Une première implication méthodologique est celle qui dérive de l'analyse de l'interaction entre les lois fédérales et le droit civil. Une seconde implication méthodologique découle de la nécessité d'énoncer des règles de conduite en matière de rédaction législative, lesquelles visent à intégrer au texte de loi fédéral le droit civil du Québec.
Au cœur même de la dynamique dans laquelle le Ministère voir le bijuridisme canadien se mouvoir, plusieurs autres questions revendiquent un regard expérimenté. L'harmonisation des lois fédérales avec le droit civil québécois n'est pas une entreprise aisée : une étude approfondie des lois s'impose.

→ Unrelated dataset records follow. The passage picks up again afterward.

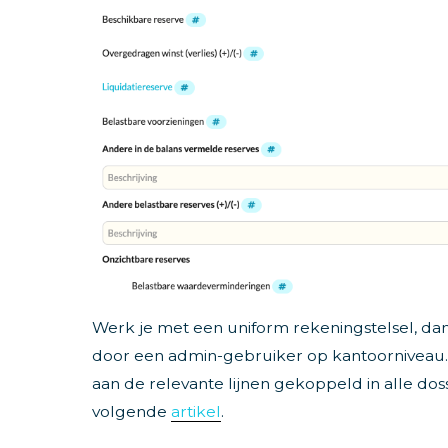
Werk je met een uniform rekeningstelsel, d
door een admin-gebruiker op kantoorniveau.
aan de relevante lijnen gekoppeld in alle dossi
volgende
artikel
.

Enfin, il faut comprendre que la complexité du travail requis découle, dans l'ensemble, de l'autonomie des systèmes de droit en présence, de la complexité des concepts en cause, et de l'ampleur des domaines du droit fédéral et du droit civil dont il faut analyser l'interaction. Dans la ponctualité de son accomplissement, l'harmonisation laisse donc subsister une interrogation profonde : comment matérialise-t-on, dans un texte de loi, compte tenu de la lettre et de l'esprit de la loi, la coexistence de deux systèmes de droit?

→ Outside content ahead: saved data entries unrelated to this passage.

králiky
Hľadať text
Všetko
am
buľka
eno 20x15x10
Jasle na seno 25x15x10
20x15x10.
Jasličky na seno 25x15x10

La question de la méthode se pose désormais avec plus d'acuité encore, la Section du Code civil s'affairant actuellement à l'harmonisation de lois et de règlements qui, contrairement à l'harmonisation des lois-pilotes, ne repose sur aucune étude préalable approfondie.
La matérialisation du bijuridisme doit également s'accompagner de l'étude des rapports de complémentarité qui lient le droit fédéral au droit civil et qui constituent le paysage dans lequel s'inscrit le mandat d'harmonisation que la Section du Code civil s'est vu confier.

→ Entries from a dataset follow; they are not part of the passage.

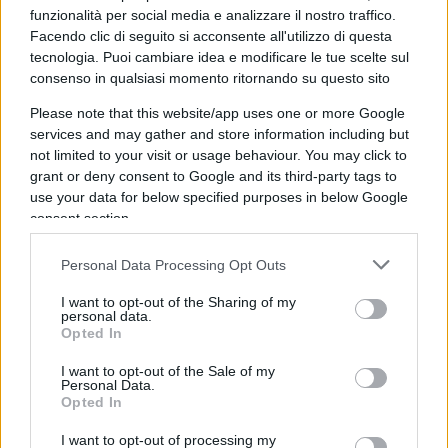
funzionalità per social media e analizzare il nostro traffico.
mercato unico”, oltre al suo richiamo agli
Facendo clic di seguito si acconsente all'utilizzo di questa
“standard ecologici, sanitari, sociali e di
tecnologia. Puoi cambiare idea e modificare le tue scelte sul
sicurezza”. Sono parole d’ordine di un programma
consenso in qualsiasi momento ritornando su questo sito
protezionista. Proprio il leader “liberale” europeo,
Please note that this website/app uses one or more Google
che dovrebbe tuonare contro la chiusura dei
services and may gather and store information including but
not limited to your visit or usage behaviour. You may click to
confini (e lo fa, quando a chiuderli è Donald
grant or deny consent to Google and its third-party tags to
Trump), si trasforma in un difensore dei muri
use your data for below specified purposes in below Google
contro la concorrenza economica. Dal suo punto
consent section.
di vista è coerente. Il Mercato Unico è infatti
Personal Data Processing Opt Outs
integrato, ma non libero. Il commercio è
permesso, ma solo entro una serie di condizioni
I want to opt-out of the Sharing of my
personal data.
dettate dai governi europei, a loro volta
Opted In
condizionati da sindacati, gruppi politici e gruppi
I want to opt-out of the Sale of my
di pressione delle categorie produttive. Inoltre, la
Personal Data.
circolazione è libera, ma solo entro la frontiera
Opted In
comune europea, mentre fuori di essa torna il
I want to opt-out of processing my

La question de la complémentarité du droit civil avec la législation fédérale demeure en effet largement inexplorée et demande à être approfondie. Cette question intervient chaque fois qu'une disposition d'une loi fédérale fait appel à une notion de droit privé. La démarche d'harmonisation n'échappe pas non plus à la question de la dissociation. Les domaines particuliers du droit qui sont régis par des lois fédérales, le droit maritime, le droit de la propriété intellectuelle, le droit autochtone par exemple, soulèvent plus singulièrement cette question.
Le deuxième projet de loi
C'est dans ce contexte, mais aussi dans la foulée du projet de loi C-50, que les travaux d'harmonisation sont actuellement effectués dans le domaine du droit des biens, des sûretés et de la responsabilité civile pour harmoniser des lois ayant divers degrés de complexité. Des propositions de modifications législatives ont d'ailleurs été soumises dans le cadre d'une consultation publique, notamment au ministère de la Justice du Québec, au Barreau du Québec, à la Chambre des notaires et à l'Association du Barreau canadien.
Ayant pour principe qu'une interaction harmonieuse des législations fédérales et provinciales s'impose et passe par une interprétation du droit fédéral qui soit compatible avec le système juridique de droit civil ou de common law, selon le cas, en vigueur dans la province d'application, le mandat de la Section du Code civil a amené l'avocat général principal, Me Alain Bisson, à déterminer, pour les mois à venir, les priorités suivantes : outre l'harmonisation, dans leur entièreté, des lois visées par le premier projet de loi et de leurs règlements, les domaines du droit des biens en rapport avec les Premières Nations, du droit maritime et de la propriété intellectuelle feront l'objet des travaux d'harmonisation tout en terminant les travaux entrepris dans le domaine de la faillite.
Enfin, la Section du Code civil s'affaire également à l'élaboration d'une banque de données et à la constitution de fiches terminologiques.
1 Pierre André Côté, Interprétation des lois, 2e éd. Cowansville, Editions Yvon Blais, 1990, p. 323.